Each entry must be restated exactly as it appears.
::::::
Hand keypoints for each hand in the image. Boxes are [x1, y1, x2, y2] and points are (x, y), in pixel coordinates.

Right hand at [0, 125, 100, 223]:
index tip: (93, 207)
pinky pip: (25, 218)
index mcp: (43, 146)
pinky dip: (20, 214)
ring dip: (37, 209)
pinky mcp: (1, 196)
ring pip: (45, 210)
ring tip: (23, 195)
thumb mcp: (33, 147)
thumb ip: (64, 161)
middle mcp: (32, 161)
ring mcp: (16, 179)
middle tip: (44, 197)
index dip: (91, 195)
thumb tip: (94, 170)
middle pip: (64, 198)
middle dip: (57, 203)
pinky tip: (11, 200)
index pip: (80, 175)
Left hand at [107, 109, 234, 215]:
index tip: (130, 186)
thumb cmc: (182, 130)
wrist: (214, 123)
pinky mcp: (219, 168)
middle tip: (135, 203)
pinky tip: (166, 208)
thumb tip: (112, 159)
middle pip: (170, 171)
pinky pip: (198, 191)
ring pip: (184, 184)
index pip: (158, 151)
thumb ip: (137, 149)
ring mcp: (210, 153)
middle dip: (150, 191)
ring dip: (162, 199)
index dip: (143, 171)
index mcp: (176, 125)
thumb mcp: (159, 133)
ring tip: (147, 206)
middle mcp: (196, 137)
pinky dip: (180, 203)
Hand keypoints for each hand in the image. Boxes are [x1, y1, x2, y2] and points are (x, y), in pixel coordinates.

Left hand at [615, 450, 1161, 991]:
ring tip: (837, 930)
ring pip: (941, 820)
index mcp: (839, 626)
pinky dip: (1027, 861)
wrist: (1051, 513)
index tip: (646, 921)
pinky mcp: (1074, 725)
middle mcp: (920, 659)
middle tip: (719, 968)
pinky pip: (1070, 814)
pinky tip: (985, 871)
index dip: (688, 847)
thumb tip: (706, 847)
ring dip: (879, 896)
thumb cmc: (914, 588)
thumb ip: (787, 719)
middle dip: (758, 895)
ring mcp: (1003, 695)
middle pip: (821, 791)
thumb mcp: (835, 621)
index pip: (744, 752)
::::::
» Solution
Hand keypoints for each hand in the image. Boxes are [x1, y1, x2, y2] and points are (x, y), in pixel coordinates.

Right hand at [0, 125, 100, 223]:
index tip: (93, 207)
pinky pip: (25, 218)
index mcp: (43, 146)
pinky dip: (20, 214)
ring dip: (37, 209)
pinky mcp: (1, 196)
ring pip: (45, 210)
ring tip: (23, 195)
thumb mcp: (33, 147)
thumb ip: (64, 161)
middle mcp: (32, 161)
ring mcp: (16, 179)
middle tip: (44, 197)
index dip: (91, 195)
thumb tip: (94, 170)
middle pip: (64, 198)
middle dip: (57, 203)
pinky tip: (11, 200)
index pip: (80, 175)
Left hand at [107, 109, 234, 215]:
index tip: (130, 186)
thumb cmc: (182, 130)
wrist: (214, 123)
pinky mcp: (219, 168)
middle tip: (135, 203)
pinky tip: (166, 208)
thumb tip: (112, 159)
middle pip: (170, 171)
pinky pip: (198, 191)
ring pip: (184, 184)
index pip: (158, 151)
thumb ip: (137, 149)
ring mcp: (210, 153)
middle dip: (150, 191)
ring dip: (162, 199)
index dip: (143, 171)
index mcp: (176, 125)
thumb mcp: (159, 133)
ring tip: (147, 206)
middle mcp: (196, 137)
pinky dip: (180, 203)
Hand keypoints for each hand in the image. Boxes are [x1, y1, x2, y2] and points are (x, y), in pixel coordinates.

Left hand at [615, 450, 1161, 991]:
ring tip: (837, 930)
ring pip: (941, 820)
index mcp: (839, 626)
pinky dip: (1027, 861)
wrist: (1051, 513)
index tip: (646, 921)
pinky mcp: (1074, 725)
middle mcp: (920, 659)
middle tip: (719, 968)
pinky pip: (1070, 814)
pinky tip: (985, 871)
index dip: (688, 847)
thumb tip: (706, 847)
ring dip: (879, 896)
thumb cmc: (914, 588)
thumb ip: (787, 719)
middle dip: (758, 895)
ring mcp: (1003, 695)
middle pip: (821, 791)
thumb mcp: (835, 621)
index pip: (744, 752)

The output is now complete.